Records to process below:

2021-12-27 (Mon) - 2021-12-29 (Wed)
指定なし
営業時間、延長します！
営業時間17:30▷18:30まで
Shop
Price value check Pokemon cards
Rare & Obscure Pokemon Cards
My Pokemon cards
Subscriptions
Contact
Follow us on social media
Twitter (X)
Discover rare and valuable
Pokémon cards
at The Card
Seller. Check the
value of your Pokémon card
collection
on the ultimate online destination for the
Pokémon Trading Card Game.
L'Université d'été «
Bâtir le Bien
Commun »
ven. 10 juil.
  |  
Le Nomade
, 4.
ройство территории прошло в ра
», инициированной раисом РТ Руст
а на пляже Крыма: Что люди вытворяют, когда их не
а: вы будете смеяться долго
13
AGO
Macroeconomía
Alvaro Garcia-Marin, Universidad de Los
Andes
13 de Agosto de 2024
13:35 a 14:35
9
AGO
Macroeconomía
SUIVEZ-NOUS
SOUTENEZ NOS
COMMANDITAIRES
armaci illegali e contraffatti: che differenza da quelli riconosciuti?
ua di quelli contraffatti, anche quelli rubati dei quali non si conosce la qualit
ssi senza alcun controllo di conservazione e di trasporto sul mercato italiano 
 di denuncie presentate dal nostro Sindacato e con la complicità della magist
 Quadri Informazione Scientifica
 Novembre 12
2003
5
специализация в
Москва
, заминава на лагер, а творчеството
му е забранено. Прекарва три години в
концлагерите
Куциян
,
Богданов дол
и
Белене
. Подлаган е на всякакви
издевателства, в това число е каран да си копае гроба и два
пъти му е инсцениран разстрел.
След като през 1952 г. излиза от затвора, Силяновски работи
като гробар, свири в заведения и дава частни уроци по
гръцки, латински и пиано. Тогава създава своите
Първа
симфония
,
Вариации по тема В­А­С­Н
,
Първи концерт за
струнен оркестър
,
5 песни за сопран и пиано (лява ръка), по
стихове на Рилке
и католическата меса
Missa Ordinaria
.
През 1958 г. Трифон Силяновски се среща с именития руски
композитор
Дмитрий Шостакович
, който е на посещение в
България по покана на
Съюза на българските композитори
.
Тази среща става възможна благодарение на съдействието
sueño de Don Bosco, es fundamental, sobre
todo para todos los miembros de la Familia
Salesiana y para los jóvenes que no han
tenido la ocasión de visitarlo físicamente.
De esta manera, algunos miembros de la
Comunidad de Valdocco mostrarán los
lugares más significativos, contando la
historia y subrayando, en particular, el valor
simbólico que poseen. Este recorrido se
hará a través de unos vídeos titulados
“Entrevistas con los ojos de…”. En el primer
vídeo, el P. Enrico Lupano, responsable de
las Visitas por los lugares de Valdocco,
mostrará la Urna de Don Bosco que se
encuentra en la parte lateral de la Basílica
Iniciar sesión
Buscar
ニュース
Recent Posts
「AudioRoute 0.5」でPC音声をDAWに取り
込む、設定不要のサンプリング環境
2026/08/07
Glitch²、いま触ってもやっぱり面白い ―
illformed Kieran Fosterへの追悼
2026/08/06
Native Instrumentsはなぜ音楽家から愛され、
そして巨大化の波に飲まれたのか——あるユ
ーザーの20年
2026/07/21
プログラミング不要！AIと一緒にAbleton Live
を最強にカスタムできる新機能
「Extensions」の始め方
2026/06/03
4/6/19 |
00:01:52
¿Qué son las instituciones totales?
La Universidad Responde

End of Records to process.

| Task item |
Which lines in the material contain the string "среща"? Copy each of them.

| Worked solution |
През 1958 г. Трифон Силяновски се среща с именития руски
Тази среща става възможна благодарение на съдействието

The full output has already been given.